Lava-Jato apura se Itaipava atuou como doleira

Chico Otavio

22/06/2016

 

 

Cervejeira é suspeita de distribuir recursos a políticos em troca de compensação da Odebrecht no exterior

Uma das linhas de investigação sobre o banco da Odebrecht no Caribe, usado para o pagamento de propina, trabalha com a suspeita de que a empreiteira manteve com o Grupo Petrópolis, fabricante da cerveja Itaipava, operação similar a do sistema dólar-cabo, como os doleiros chamam um conhecido esquema de lavagem de dinheiro.

O dólar-cabo permite troca de recursos entre dois parceiros, no Brasil e no exterior, como se fosse um banco paralelo de compensações, sem a necessidade de movimentar o dinheiro de fato. Funciona na base da confiança. Para os investigadores, enquanto a Odebrecht teria usado o caixa dois da cervejeira para distribuir recursos a políticos, a Itaipava se valeria da empreiteira no exterior para pagar em moeda estrangeira os insumos necessários à produção de cerveja, do malte à lata de alumínio.

DELATOR REVELOU BANCO

Em delação premiada, Vinícius Veiga Borin, apontado como um dos operadores do departamento de propina da Odebrecht, detalhou como terceiros foram usados pela empreiteira para adquirir o Meinl Bank Antígua, no arquipélago caribenho de Antígua e Barbuda. Um desses sócios foi Vanuê Antônio da Silva Faria, ex-membro do Conselho da Administração da Itaipava, que deixou a cervejeira após romper com o tio, Walter Faria, o dono do grupo.

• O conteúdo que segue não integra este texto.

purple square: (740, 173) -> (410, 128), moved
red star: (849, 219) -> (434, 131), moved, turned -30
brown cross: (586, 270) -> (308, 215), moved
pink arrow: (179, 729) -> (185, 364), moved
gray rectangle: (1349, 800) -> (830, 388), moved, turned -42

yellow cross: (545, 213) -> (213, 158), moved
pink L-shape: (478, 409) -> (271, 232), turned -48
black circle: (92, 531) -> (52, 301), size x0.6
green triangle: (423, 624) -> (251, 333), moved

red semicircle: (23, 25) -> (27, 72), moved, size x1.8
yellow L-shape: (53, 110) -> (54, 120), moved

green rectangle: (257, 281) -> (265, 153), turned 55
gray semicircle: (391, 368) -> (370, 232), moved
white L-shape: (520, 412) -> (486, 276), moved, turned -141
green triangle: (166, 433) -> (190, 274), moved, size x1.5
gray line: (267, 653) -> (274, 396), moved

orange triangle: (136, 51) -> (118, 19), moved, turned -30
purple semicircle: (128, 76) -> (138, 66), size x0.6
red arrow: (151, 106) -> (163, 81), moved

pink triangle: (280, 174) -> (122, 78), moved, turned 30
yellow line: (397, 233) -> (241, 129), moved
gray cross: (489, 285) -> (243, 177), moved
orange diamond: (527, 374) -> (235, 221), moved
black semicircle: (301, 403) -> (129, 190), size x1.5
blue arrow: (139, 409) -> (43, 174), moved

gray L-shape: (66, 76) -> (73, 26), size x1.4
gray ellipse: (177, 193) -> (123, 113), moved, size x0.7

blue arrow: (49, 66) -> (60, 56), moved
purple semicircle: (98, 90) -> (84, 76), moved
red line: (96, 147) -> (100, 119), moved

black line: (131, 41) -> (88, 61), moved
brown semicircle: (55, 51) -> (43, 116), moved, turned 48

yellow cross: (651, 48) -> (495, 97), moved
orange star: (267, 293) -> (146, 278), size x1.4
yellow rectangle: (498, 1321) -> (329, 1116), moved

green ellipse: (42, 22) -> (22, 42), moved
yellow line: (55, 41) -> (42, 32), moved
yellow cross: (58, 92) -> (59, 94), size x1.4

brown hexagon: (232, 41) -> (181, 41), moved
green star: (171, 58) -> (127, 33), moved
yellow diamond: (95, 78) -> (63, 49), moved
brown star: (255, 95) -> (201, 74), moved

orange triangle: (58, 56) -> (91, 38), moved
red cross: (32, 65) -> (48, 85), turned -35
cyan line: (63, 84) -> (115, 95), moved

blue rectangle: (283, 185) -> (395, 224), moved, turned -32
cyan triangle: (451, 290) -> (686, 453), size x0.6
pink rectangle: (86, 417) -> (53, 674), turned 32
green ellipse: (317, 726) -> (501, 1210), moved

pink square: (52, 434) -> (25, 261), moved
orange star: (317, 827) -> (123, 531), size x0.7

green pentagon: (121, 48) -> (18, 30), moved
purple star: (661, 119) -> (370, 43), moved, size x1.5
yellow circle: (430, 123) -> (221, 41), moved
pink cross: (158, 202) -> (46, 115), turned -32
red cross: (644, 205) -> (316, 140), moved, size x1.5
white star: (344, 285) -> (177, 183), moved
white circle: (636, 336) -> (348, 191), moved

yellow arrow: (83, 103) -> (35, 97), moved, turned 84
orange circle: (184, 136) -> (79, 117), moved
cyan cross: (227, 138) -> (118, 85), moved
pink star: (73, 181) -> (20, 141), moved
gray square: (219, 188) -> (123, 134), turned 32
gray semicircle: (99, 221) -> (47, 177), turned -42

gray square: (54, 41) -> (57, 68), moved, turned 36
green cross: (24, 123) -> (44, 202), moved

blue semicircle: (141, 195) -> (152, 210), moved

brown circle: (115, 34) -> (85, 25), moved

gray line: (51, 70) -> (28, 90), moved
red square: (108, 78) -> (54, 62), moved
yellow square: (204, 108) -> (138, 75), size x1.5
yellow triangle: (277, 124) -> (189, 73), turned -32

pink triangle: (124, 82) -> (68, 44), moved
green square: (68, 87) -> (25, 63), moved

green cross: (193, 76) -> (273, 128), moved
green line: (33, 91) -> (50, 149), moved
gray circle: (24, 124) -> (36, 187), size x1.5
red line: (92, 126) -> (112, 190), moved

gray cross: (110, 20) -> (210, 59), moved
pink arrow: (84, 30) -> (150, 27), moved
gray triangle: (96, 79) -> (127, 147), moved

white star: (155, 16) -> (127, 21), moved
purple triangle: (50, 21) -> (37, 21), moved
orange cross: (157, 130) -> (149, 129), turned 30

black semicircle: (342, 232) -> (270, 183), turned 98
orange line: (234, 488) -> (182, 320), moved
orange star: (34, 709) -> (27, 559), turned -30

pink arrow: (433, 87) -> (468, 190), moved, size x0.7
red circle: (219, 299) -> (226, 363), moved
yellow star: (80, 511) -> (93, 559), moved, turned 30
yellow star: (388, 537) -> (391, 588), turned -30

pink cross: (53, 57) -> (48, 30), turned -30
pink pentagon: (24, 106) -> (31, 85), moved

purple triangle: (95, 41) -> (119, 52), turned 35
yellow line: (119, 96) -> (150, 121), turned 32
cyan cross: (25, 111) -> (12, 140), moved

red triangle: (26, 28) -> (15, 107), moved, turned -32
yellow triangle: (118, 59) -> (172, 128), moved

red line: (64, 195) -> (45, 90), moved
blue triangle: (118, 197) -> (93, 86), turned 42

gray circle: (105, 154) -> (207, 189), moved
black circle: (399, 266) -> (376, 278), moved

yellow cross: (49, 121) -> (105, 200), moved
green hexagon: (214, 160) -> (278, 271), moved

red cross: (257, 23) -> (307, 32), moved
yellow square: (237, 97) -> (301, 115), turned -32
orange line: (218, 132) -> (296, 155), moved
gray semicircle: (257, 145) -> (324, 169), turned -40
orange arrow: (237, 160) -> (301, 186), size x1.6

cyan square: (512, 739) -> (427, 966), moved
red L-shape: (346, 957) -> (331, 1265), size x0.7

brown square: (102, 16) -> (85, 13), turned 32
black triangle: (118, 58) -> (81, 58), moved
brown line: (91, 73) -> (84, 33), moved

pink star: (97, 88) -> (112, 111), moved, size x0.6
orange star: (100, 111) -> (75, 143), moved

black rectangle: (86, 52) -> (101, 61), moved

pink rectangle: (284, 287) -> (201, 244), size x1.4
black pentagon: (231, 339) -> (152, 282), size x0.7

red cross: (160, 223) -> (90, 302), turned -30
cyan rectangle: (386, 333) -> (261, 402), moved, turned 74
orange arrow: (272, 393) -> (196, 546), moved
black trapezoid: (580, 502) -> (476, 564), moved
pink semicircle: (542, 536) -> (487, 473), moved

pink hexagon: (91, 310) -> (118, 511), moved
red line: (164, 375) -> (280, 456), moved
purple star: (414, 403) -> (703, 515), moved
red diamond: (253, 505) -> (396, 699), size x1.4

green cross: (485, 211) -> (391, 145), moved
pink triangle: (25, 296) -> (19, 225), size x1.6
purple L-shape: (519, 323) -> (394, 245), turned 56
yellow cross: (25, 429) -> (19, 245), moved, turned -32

Durante a 26ª fase da Lava-Jato, "Operação Xepa", a força-tarefa encontrou indícios de que, juntas, Odebrecht e Itaipava haviam movimentado pelo menos U$ 117 milhões para o pagamento de propina entre 2008 e 2014. Pelo menos mais três pessoas ligadas a Walter Faria estão envolvidas na operação internacional: Naede de Almeira, executivo de estrita confiança do empresário e responsável pelo esquema nas Antíguas; Maria Elena de Souza, que assinava as autorizações para a movimentação de recursos; e Arnaldo Kardek da Costa, contador do grupo.

O Grupo Petrópolis, que teria se convencido a buscar a parceria com a Odebrecht depois de enfrentar dificuldade para esquentar o dinheiro destinado às compras internacionais, é conhecido pelo histórico de sonegações e fraudes tributárias. No ano passado, três distribuidoras ligadas ao Grupo, a Leyroz, a Praiamar e a Imapi, acumulavam juntas cerca de R$ 1 bilhão em créditos ilegais de ICMS no Estado do Rio.

Os seis processos que multavam as três distribuidoras em R$ 1 bilhão estavam parados no Conselho de Contribuintes da Secretaria Estadual de Fazenda e só tiveram andamento depois que a Coordenação de Combate à Sonegação Fiscal do Ministério Público cobrou providências à Secretaria de Fazenda. Os recursos da Itaipava foram rejeitados, mas os processos continuam parados, desta vez na Inspetoria de Bebidas.

Vanuê, que é ex-piloto profissional de Formula Ford, é um dos cinco filhos de Antônio Faria, o irmão mais velho de Walter assassinado em 1980, durante assalto em Fernandópolis, cidade do Noroeste paulista a 520 quilômetros da capital. Walter, então, assumiu os negócios de Antônio, entre os quais uma plantação de algodão, e a responsabilidade de educar os sobrinhos — Cleber, Vanuê, Clério, Weder e Vanusa , que teriam ajudado o tio a crescer na indústria da bebida. Inicialmente, o empresário operou como o maior distribuidor do Grupo Schin na região noroeste.

O empresário, contudo, demitiu os sobrinhos em 2011. A briga foi motivada por desconfiança. Embora não fizessem parte da composição societária do grupo, os cinco ingressaram na Justiça com ações que cobravam indenizações milionárias e reconhecimento da participação da sociedade. Clério, Weder e Vanusa querem, cada um, R$ 140 milhões. A pedida de Vanuê, cuja ação corre em segredo de Justiça na 1ª Vara Cível de Fernandópolis, é de R$ 870 milhões — Cleber, o outro irmão, fez um acordo amigável com o tio.

Procurada, a Itaipava disse que não faria comentários sobre as ações porque correm em segredo. Confirmou que Vanuê integrou o conselho, de agosto de 2010 e junho de 2011, mas desconhece atividades do empresário fora do grupo. Também negou participação no banco nas Antíguas e negou o pagamento de propina. Já a Odebrecht não quis se manifestar

 

 

O globo, n. 30270, 22/06/2016. País, p. 6.